We are given the set $S=\{\mathbf{x} \in \mathbb{R}^n \;\;\;\mid \;\;\; \|\mathbf{x-x_c}\|^2\leq r^2 \}$ and a point $\mathbf{y} \in \mathbb{R}^n$.
Our goal is to find point $\mathbf{\hat{x}}$ which minimizes $\|\mathbf{x-y}\|_2^2$.

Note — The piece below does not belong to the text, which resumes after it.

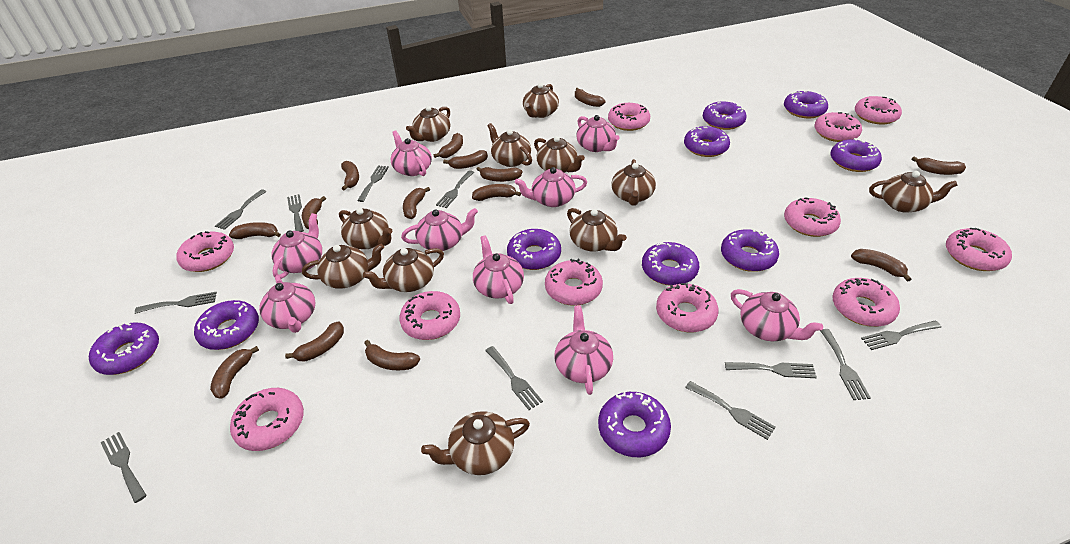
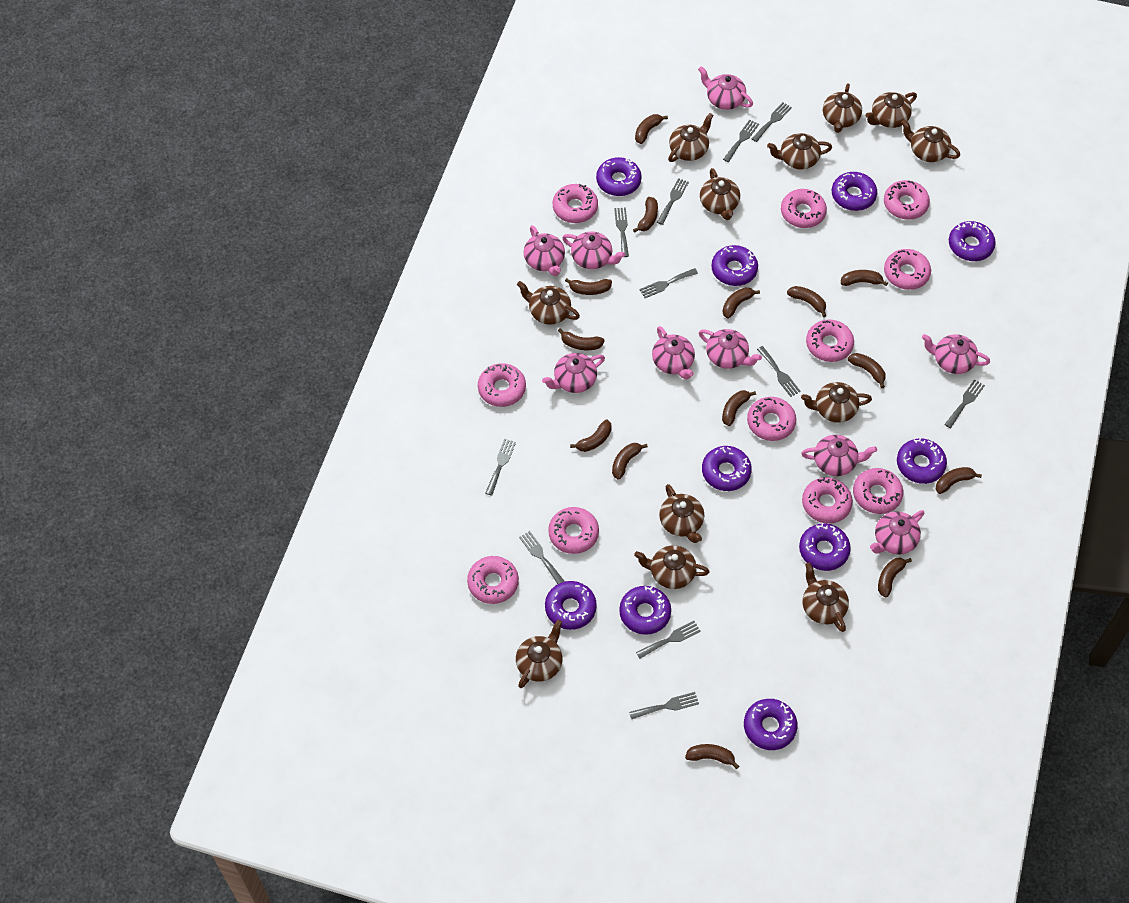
brown teapot: 11 -> 12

- If $\|\mathbf{x-y}\|_2^2\leq r^2$ then point $\mathbf{y}$ lies in set and the distance is $0$
- If $\|\mathbf{x-y}\|_2^2 > r^2$ then point $\mathbf{y}$ lies somewhere outside of $S$. That means the the point in question $\mathbf{\hat{x}}$ must be on the set S , so it follows that $\|\mathbf{\hat{x}-x_c}\|^2=r^2$
Finally, the problem can be formulated as \begin{equation*} \begin{aligned} & \underset{x}{\text{minimize}} & & f_0(x)=\|\mathbf{x-y}\|^2 \\ & \text{subject to} & & h(x) = \|\mathbf{x-x_c}\|^2-r^2=0 \end{aligned} \end{equation*}
What optimization method can I use to solve the above problem? I have solved problems with linear equlity constraints but this problem is quadratically constrained.
Is there any way to transform the problem to be linearly constrained?